### [Selected passage]
The official French response to repeated terrorist attacks in recent years continues to focus myopically on symbolic measures, embodied in a broadening sartorial crackdown on devout Muslim women. But France doesn’t need fewer burkinis; it needs more jobs and better domestic intelligence.

PARIS – France has become accustomed to terrorist outrages in the name of Islam, be it the murderous attack on the satirical magazine Charlie Hebdo and a kosher supermarket in January 2015 or this summer’s mass slaughter by a “jihadi” driving a truck through the Bastille Day festivities along Nice’s Promenade des Anglais. The question for France – and for Project Syndicate commentators – is what explains these assaults and what can end them.

Inevitably, the question has led to fierce debate among France’s “public intellectuals.” For one of the best known, Bernard-Henri Lévy, what is at stake is “the danger of an ideological victory for Salafism, the doctrine underlying jihadism, which views Europe (and, within Europe, France) as prime ground for proselytization.” In this respect, BHL, as he is widely known, echoes the view of French Prime Minister Manuel Valls. But he goes on to castigate successive governments for refusing “to recognize that militant Islamic fundamentalism was actually Islamo-fascism, the third global variant of totalitarianism that diehard critics had been decrying for a quarter-century.”

### [Dataset extract]
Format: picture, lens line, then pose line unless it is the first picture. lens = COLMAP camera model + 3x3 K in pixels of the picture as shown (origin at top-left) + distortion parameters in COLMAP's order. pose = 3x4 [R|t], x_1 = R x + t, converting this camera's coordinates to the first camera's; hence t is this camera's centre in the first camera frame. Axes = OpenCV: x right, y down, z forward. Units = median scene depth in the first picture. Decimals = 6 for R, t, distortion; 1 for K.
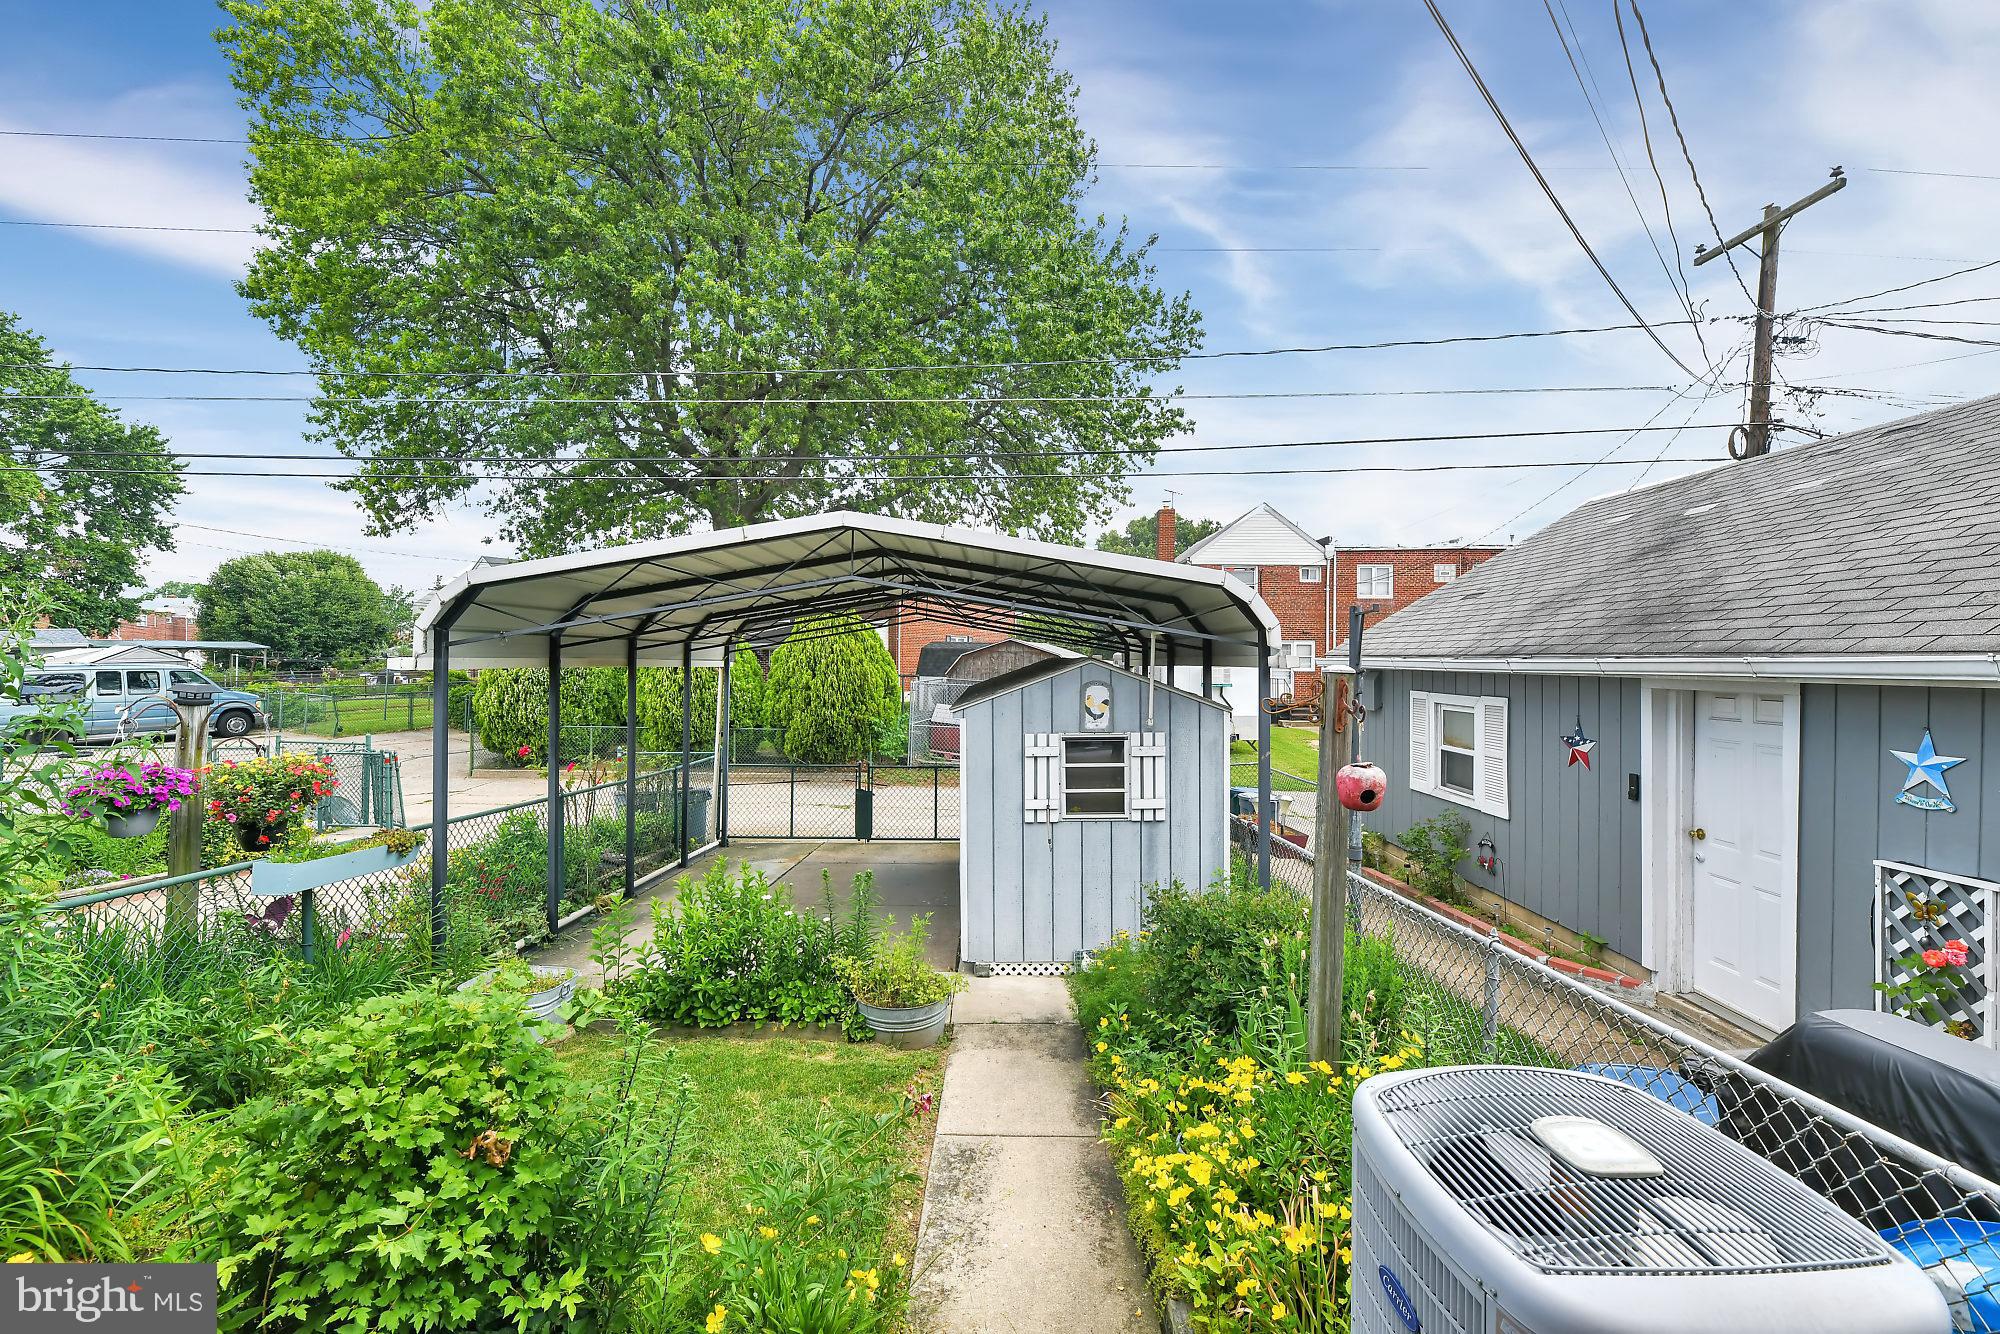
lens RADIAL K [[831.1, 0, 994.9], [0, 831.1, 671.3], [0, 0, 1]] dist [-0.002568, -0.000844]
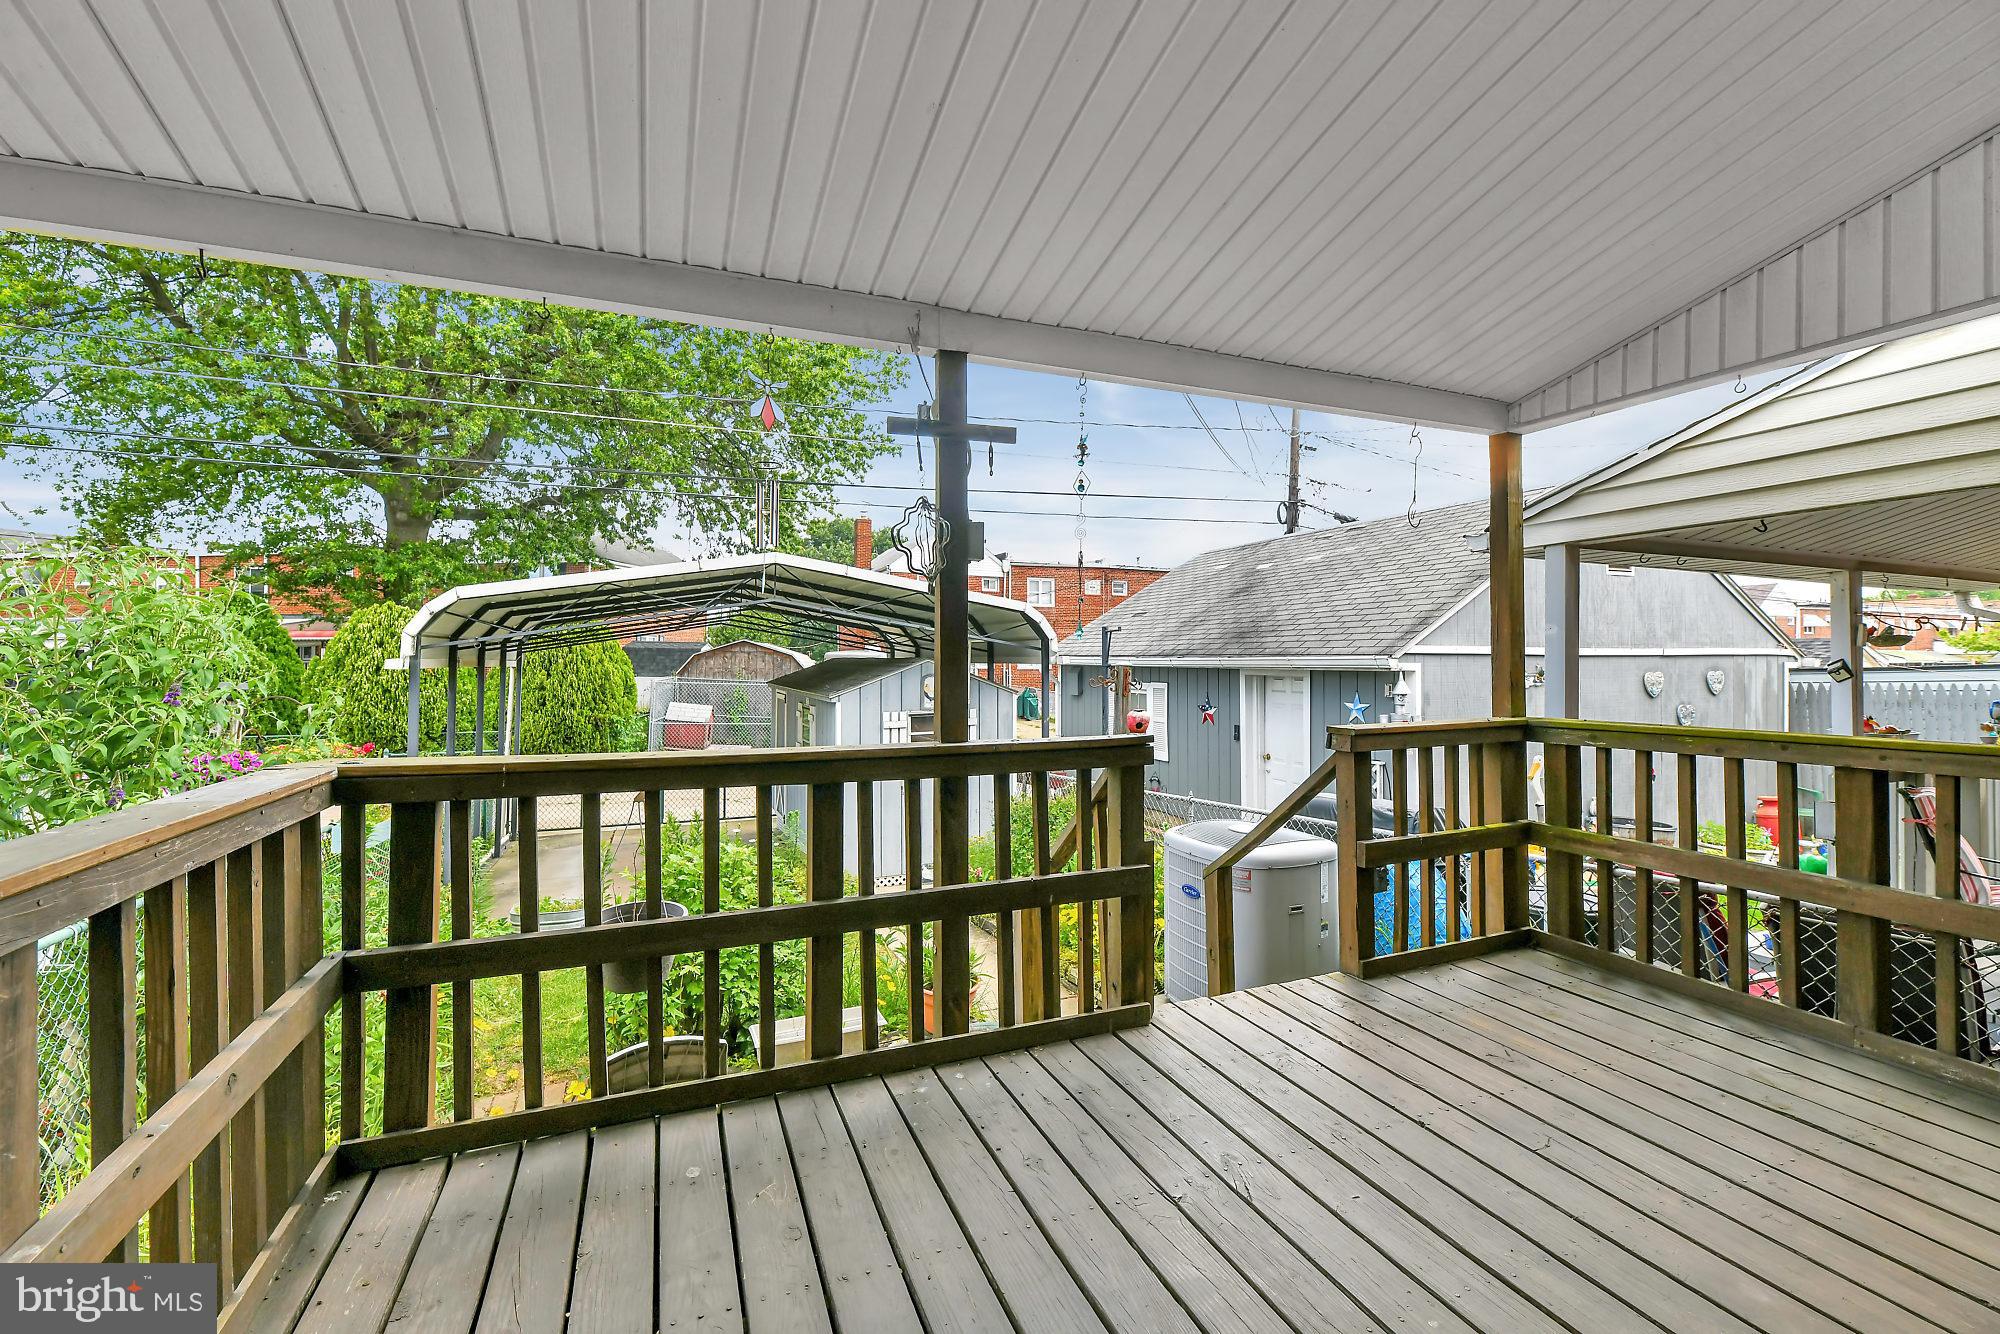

### [Required action 1]
Could you reproduce the piece on France's response to terrorism word for word, starting at "PARIS – France" and ending at "can end them."?
### [Required action 2]
Can you carry on the piece about France's response to terrorist attacks from the point where it stops?

### [Task response 1]
PARIS – France has become accustomed to terrorist outrages in the name of Islam, be it the murderous attack on the satirical magazine Charlie Hebdo and a kosher supermarket in January 2015 or this summer’s mass slaughter by a “jihadi” driving a truck through the Bastille Day festivities along Nice’s Promenade des Anglais. The question for France – and for Project Syndicate commentators – is what explains these assaults and what can end them.

### [Task response 2]
Sciences Po’s Dominique Moisi makes the same comparison: today’s jihadist threat, he argues, targets “Western civilization itself,” just as fascism and communism did during the twentieth century. But he also highlights what may be at the root of France’s peculiar vulnerability: “The scars of colonialism are fresher in France than anywhere else in Europe; the country has Europe’s largest Muslim minority.”

True enough, and Fawaz Gerges, a professor of international relations at the London School of Economics, reflects on the experiences of those immigrants from the Maghreb and their descendants. “One reason for France suffering more casualties than all its neighbors put together,” he points out, “is that the sense of exclusion and alienation felt by a large segment of France’s Muslim community has made it easier for ISIS to recruit in the country.” Nor is that sentiment groundless: a 2015 study on diversity in France revealed rampant discrimination in the labor market against people with Arabic-sounding names.

Noëlle Lenoir, a former French minister for European affairs, has no doubt that many young French Muslims feel deeply alienated from the Republic, even though the majority are third-generation Frenchmen and women, not new immigrants. The adoption of Islamic mores by a small minority, however, combined with the horrific terror attacks, has left many believing “that what is at stake is the survival of the Republic itself,” and that “France’s characteristic pluralism and tolerance” must not “become the means of its destruction.”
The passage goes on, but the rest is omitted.